*** PASSAGE

I won’t dwell on this idea for too long, but basically, our media environment has restored the logically rudderless and agglomerative thought processes of pre-literate tribes and bands while also preserving the tendency for abstract, disincarnate considerations (e.g. morality, ideology, maybe even metaphysics) to form the basis of tribal identity. This means that some information, typically taking the form of an instructive story, will travel much like folklore does but with big-budget media presentations sometimes marking new versions of the story from which oral accounts can deviate further. In preliterate times, folklore was largely amoral and only contained the seeds of metaphysics, but today’s folklore is often fueled by a kind of ideological zeal that one only finds in literate communities.
This phenomenon I’m describing is not necessarily internet-based, either, though the internet has exaggerated the tendency in question (think of something like QAnon). The example I’ve chosen serves to demonstrate that this sort of process was going on before internet usage was common. It’s also necessary to note that what I’m describing isn’t simply a re-adaptation of an old folk tale done to produce timely propaganda, like Tex Avery’s Blitz Wolf using the Three Little Pigs to encourage citizens to buy war bonds. That sort of thing (which actually was quite common in Soviet Russia) is described by historians as pseudo-folklore, since it never was transmitted organically from person to person in an impactful way. What I’m describing typically involves original stories with some resemblance to an event that actually happened, and with each retelling, the events grew increasingly distorted from the original account even while its moral message has stayed consistent. At the end of my study, I’ll try to venture a few rules of thumb for how modern metapolitical folklore functions. But for a couple weeks, you’ll have to bear with me as I pick apart a fairly ridiculous story that people genuinely felt (and still feel) conveys a legitimate psychological and/or moral truth.

******
*** EXCERPTED DATA

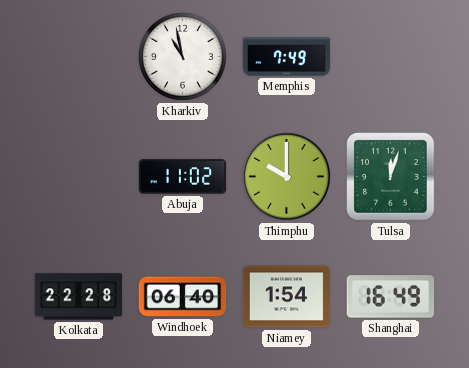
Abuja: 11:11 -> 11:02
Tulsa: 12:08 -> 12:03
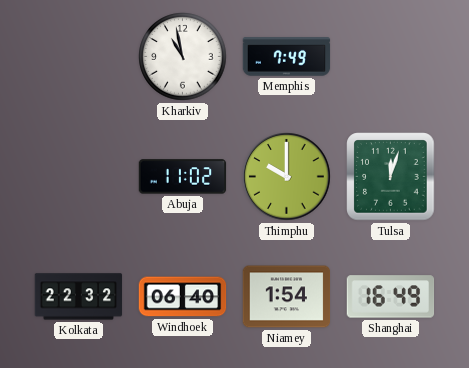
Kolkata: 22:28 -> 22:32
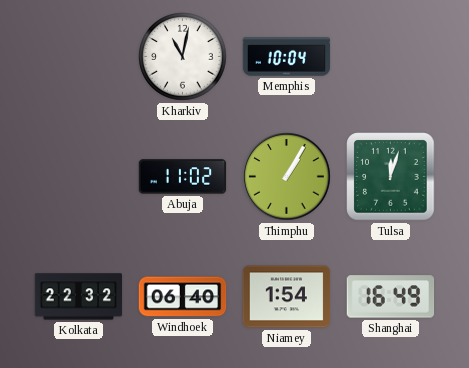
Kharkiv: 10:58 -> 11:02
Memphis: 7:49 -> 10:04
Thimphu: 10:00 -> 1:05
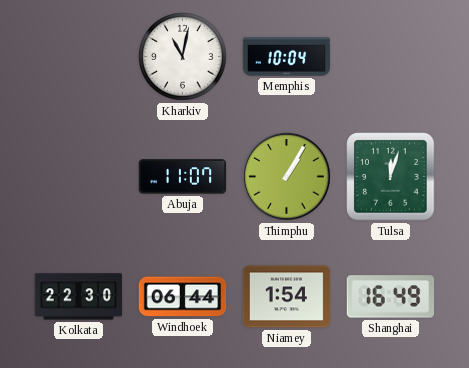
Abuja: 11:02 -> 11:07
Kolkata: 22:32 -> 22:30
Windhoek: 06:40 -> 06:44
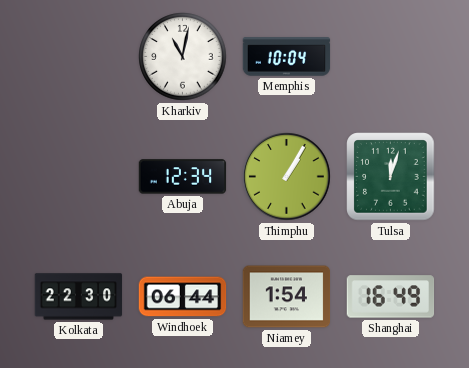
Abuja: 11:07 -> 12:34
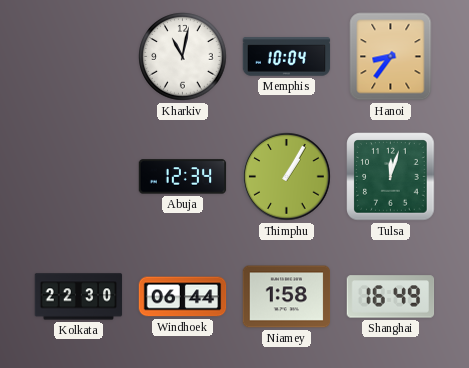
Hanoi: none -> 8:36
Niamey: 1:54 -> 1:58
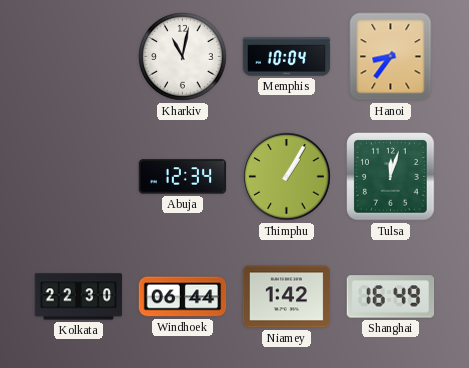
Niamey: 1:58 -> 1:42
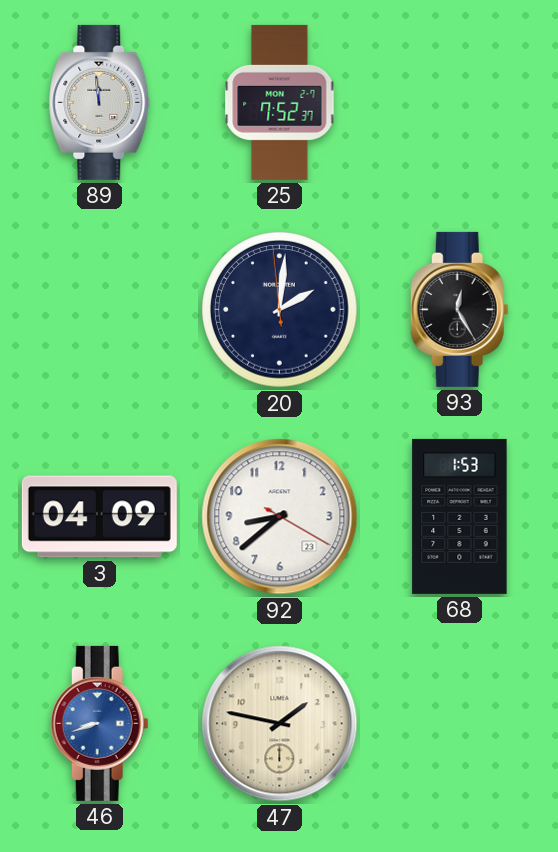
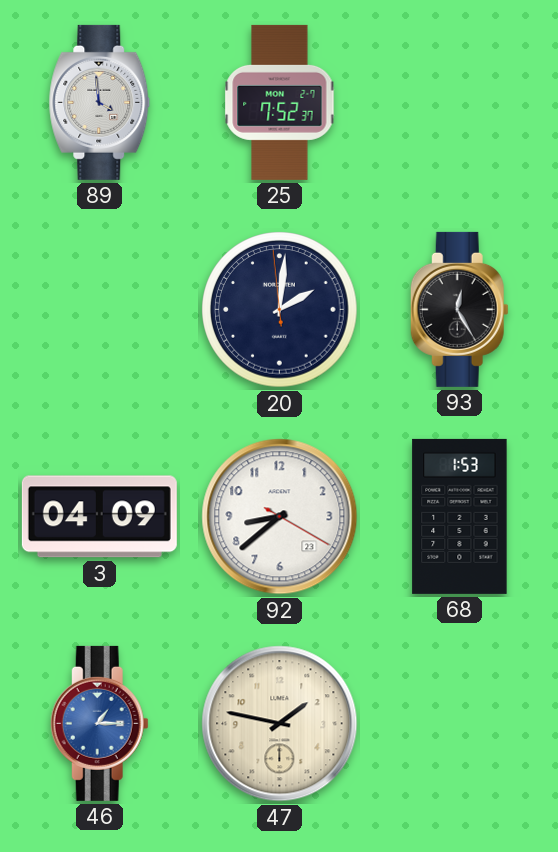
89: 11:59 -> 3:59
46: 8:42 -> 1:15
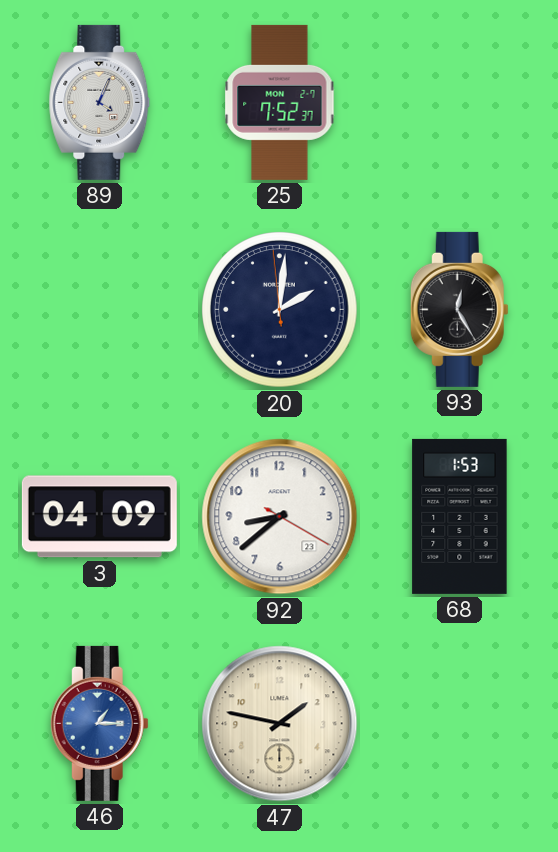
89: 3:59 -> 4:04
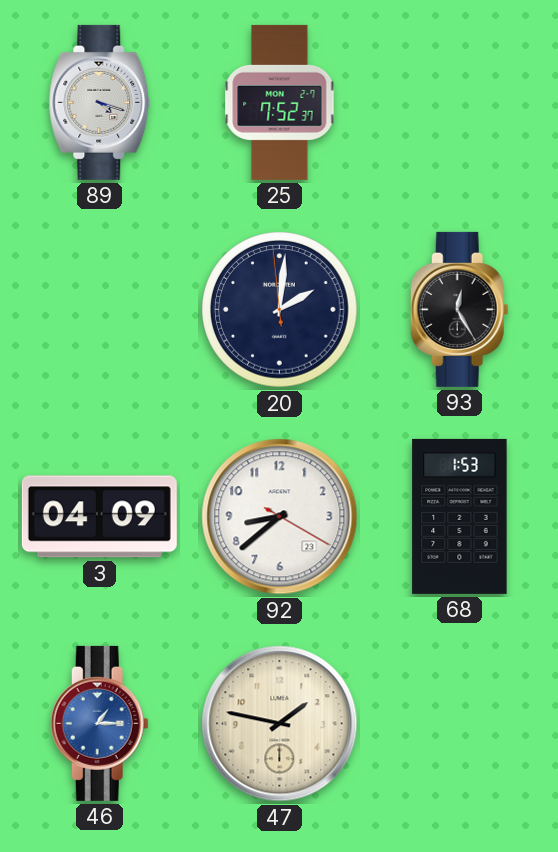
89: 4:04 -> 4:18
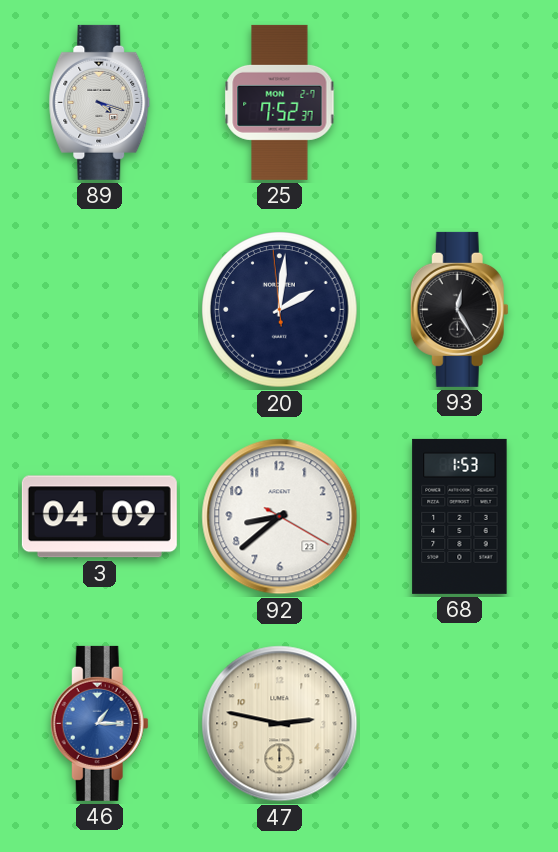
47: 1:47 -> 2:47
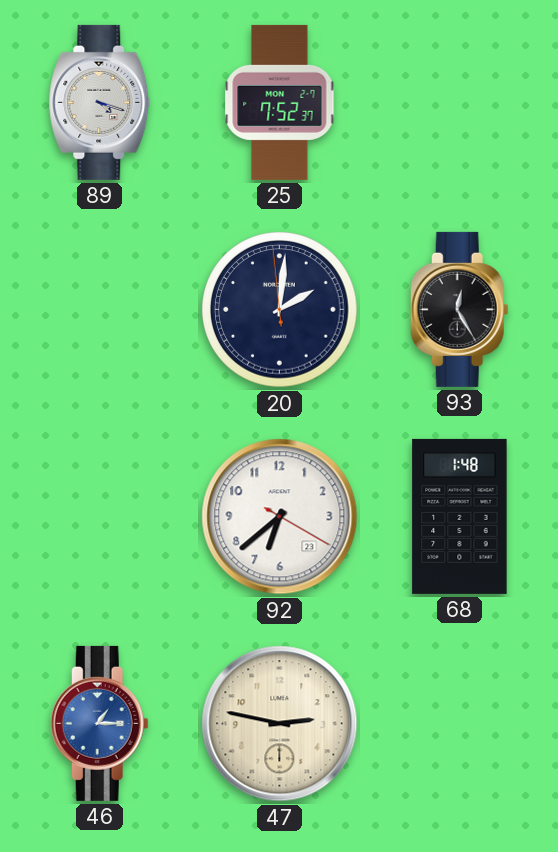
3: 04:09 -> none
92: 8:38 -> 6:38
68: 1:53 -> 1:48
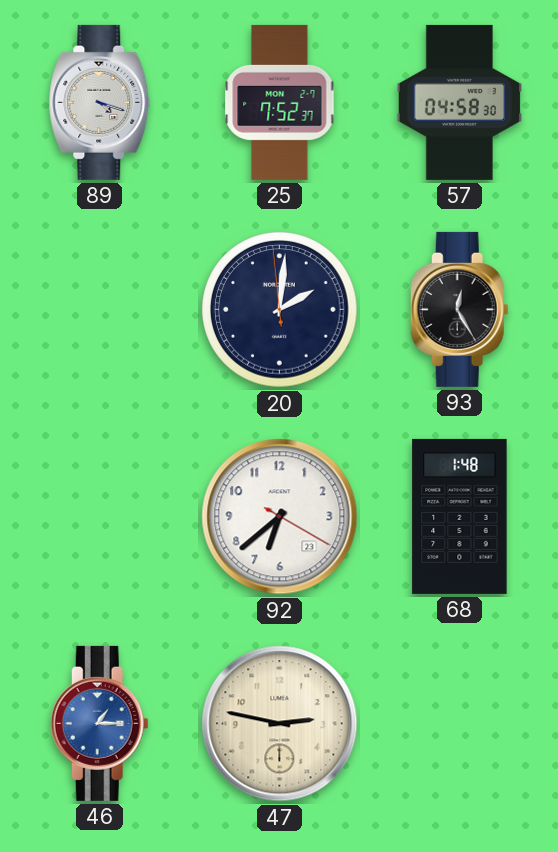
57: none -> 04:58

******

▶ **CHALLENGE 1**:
Answer these questions about the passage on modern folklore:
(a) What was folklore largely like in preliterate times?
(b) Which cartoon is given as an example of re-adapting an old folk tale to encourage buying war bonds, and which tale did it use?
(c) What do historians call that sort of propaganda?
▶ **CHALLENGE 2**: Translate this sentence from the passage on modern folklore into Spanish: "At the end of my study, I'll try to venture a few rules of thumb for how modern metapolitical folklore functions."

▶ **EXERCISE RESULT 1**:
(a) It was largely amoral and only contained the seeds of metaphysics.
(b) Tex Avery's Blitz Wolf, which used the Three Little Pigs.
(c) Pseudo-folklore.

▶ **EXERCISE RESULT 2**: Al final de mi estudio, intentaré aventurar algunas reglas generales sobre cómo funciona el folclore metapolítico moderno.